What is needed: Quote word for word the lines in the records below, beginning at the line that has "tone - The gun loadout from Tone" and stopping after the line that has "Backend: https://github.com/mmdberg/Finish-Your-Fifty-Database". Leave any pictures out of your answer.

════════════════

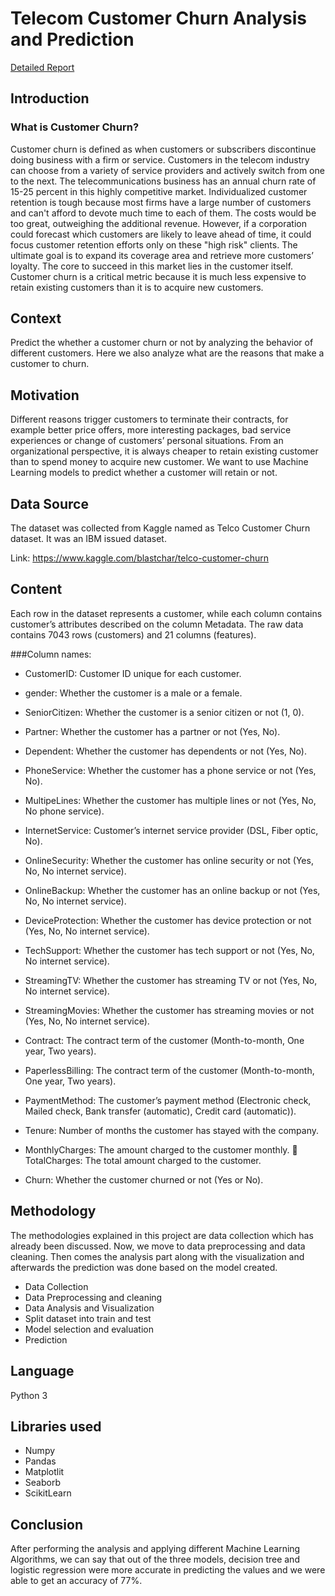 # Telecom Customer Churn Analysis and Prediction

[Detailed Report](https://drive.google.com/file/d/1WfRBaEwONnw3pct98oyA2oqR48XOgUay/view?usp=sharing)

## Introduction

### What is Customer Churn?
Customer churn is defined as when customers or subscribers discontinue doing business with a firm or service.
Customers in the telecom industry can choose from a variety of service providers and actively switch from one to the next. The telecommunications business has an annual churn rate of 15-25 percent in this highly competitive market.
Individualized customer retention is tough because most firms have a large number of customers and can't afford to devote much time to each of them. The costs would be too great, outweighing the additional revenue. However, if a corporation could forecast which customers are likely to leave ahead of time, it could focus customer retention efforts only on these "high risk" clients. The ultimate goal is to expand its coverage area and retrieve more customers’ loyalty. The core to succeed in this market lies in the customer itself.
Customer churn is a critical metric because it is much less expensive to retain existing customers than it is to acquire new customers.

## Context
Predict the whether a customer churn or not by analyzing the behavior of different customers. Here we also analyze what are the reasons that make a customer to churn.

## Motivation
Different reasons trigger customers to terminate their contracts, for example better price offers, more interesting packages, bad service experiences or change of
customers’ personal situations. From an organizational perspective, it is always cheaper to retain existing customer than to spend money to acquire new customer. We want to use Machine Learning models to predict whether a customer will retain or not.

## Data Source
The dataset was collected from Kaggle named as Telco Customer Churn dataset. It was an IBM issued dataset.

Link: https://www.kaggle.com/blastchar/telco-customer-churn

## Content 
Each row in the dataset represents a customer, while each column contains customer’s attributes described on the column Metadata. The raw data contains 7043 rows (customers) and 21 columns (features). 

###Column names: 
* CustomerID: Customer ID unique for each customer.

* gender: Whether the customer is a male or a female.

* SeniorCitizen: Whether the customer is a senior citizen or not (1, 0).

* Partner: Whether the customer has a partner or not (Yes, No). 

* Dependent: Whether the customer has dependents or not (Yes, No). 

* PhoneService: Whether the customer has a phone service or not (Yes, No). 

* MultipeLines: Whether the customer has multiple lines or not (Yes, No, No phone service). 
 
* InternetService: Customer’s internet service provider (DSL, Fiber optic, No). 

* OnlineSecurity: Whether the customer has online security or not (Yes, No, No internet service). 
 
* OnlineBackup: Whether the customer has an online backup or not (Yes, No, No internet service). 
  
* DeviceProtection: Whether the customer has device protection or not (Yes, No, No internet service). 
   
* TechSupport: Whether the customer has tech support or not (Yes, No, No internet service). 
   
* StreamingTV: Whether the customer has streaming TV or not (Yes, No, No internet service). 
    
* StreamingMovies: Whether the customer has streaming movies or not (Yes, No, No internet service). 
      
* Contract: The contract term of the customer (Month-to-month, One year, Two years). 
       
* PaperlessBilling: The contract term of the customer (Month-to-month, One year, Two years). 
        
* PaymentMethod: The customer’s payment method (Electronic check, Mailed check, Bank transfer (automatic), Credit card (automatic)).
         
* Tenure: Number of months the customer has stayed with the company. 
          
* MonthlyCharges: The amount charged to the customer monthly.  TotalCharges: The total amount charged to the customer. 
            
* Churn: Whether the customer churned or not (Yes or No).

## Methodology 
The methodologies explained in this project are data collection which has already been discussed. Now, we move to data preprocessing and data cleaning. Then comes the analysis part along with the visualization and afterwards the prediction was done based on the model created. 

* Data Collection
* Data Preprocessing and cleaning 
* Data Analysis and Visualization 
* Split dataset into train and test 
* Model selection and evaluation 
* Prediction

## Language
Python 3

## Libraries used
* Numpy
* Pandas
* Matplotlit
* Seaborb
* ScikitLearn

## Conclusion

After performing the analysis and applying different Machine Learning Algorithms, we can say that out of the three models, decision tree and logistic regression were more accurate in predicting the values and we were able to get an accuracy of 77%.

════════════════

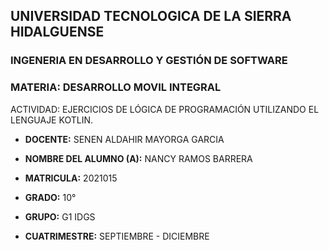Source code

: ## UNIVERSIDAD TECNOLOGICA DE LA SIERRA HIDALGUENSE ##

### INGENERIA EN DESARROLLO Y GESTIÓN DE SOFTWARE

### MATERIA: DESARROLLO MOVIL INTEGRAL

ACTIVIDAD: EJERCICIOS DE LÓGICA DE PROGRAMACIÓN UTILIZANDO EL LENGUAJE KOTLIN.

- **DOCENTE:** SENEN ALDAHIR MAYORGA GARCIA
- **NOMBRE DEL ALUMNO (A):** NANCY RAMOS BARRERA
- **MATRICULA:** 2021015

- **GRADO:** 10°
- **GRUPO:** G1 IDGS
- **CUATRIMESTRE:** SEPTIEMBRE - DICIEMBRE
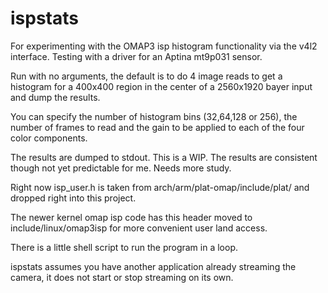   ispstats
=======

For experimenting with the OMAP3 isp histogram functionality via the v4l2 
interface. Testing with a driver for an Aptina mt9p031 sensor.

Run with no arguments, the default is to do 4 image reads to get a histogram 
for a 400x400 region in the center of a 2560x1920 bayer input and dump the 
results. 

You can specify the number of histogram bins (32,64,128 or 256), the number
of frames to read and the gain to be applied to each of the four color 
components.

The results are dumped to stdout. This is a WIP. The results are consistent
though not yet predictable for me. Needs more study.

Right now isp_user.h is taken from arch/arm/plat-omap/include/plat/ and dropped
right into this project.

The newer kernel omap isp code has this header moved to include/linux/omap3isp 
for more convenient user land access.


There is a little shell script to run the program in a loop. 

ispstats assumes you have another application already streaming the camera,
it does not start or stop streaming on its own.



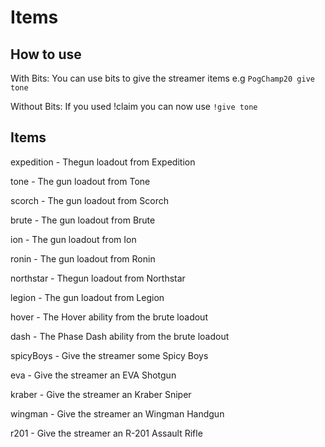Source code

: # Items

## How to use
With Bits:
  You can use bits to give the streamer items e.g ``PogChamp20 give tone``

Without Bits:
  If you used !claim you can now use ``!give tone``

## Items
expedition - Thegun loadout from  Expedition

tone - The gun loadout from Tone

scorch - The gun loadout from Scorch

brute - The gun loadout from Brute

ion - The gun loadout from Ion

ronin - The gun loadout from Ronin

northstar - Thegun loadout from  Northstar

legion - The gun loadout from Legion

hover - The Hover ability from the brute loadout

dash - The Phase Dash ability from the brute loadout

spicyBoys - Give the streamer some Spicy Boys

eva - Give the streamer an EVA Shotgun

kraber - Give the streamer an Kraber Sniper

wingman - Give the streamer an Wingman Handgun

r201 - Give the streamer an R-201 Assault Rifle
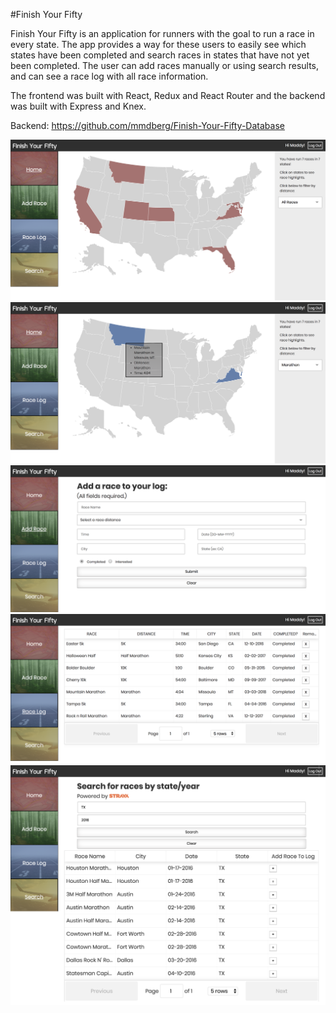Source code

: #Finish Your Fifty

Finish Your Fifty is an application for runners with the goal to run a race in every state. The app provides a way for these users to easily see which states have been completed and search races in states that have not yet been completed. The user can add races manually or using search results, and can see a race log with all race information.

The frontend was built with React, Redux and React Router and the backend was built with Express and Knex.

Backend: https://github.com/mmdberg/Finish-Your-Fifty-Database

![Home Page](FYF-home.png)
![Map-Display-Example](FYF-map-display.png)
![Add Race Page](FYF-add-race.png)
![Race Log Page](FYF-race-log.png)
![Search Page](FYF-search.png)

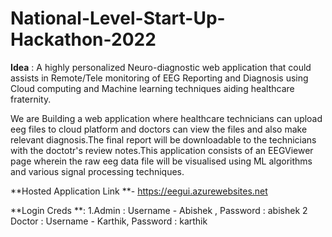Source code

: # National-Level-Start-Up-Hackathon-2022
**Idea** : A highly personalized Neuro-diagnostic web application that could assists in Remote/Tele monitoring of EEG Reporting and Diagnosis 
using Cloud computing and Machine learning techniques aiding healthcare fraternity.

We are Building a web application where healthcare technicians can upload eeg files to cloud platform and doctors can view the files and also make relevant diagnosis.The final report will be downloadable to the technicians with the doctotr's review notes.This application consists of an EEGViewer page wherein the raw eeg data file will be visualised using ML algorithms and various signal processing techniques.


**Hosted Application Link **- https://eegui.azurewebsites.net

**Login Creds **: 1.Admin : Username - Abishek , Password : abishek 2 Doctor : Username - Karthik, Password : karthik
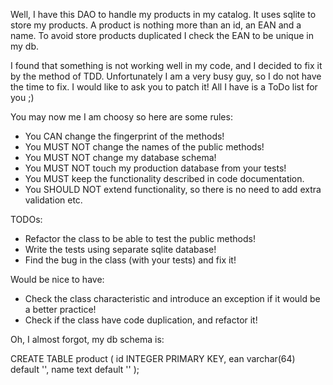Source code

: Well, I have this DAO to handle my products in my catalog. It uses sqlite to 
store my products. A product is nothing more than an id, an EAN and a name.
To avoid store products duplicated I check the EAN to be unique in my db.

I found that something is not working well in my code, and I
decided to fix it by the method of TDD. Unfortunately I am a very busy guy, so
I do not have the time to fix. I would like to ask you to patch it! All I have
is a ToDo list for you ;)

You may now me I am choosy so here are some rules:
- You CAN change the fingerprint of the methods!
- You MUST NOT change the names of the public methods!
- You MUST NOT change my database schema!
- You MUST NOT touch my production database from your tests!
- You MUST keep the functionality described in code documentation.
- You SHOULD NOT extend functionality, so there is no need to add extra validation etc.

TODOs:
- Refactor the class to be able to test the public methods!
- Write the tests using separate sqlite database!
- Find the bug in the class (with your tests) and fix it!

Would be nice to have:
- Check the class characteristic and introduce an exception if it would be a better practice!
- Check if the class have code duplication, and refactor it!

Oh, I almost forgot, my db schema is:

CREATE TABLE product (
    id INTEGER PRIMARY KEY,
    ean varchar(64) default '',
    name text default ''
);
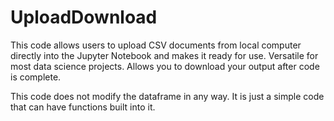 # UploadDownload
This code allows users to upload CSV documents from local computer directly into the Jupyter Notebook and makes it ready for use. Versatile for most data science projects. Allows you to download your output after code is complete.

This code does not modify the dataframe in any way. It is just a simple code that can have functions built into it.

════════════════

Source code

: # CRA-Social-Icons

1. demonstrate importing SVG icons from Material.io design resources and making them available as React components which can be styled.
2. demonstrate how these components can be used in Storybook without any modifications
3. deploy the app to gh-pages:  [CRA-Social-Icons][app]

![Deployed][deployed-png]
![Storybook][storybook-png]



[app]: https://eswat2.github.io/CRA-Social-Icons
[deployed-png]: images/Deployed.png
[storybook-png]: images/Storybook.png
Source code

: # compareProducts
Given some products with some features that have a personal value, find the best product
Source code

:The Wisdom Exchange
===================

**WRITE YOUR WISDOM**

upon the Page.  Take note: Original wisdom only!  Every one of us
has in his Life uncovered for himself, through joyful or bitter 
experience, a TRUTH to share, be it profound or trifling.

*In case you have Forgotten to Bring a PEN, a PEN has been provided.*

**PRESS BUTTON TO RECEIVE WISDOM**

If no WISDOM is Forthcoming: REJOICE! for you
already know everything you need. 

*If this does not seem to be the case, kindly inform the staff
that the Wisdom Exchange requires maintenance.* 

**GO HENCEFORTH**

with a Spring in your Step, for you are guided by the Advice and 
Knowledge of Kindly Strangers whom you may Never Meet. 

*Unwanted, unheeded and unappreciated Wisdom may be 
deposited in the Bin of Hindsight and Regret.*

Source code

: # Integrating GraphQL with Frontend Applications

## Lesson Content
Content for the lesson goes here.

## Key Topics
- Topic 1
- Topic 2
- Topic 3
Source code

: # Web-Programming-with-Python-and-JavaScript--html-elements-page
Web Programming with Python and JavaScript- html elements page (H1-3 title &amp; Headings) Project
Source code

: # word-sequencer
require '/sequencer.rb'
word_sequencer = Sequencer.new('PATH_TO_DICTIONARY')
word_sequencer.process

════════════════

Solution to the problem:
tone - The gun loadout from Tone

scorch - The gun loadout from Scorch

brute - The gun loadout from Brute

ion - The gun loadout from Ion

ronin - The gun loadout from Ronin

northstar - Thegun loadout from  Northstar

legion - The gun loadout from Legion

hover - The Hover ability from the brute loadout

dash - The Phase Dash ability from the brute loadout

spicyBoys - Give the streamer some Spicy Boys

eva - Give the streamer an EVA Shotgun

kraber - Give the streamer an Kraber Sniper

wingman - Give the streamer an Wingman Handgun

r201 - Give the streamer an R-201 Assault Rifle
Source code

: #Finish Your Fifty

Finish Your Fifty is an application for runners with the goal to run a race in every state. The app provides a way for these users to easily see which states have been completed and search races in states that have not yet been completed. The user can add races manually or using search results, and can see a race log with all race information.

The frontend was built with React, Redux and React Router and the backend was built with Express and Knex.

Backend: https://github.com/mmdberg/Finish-Your-Fifty-Database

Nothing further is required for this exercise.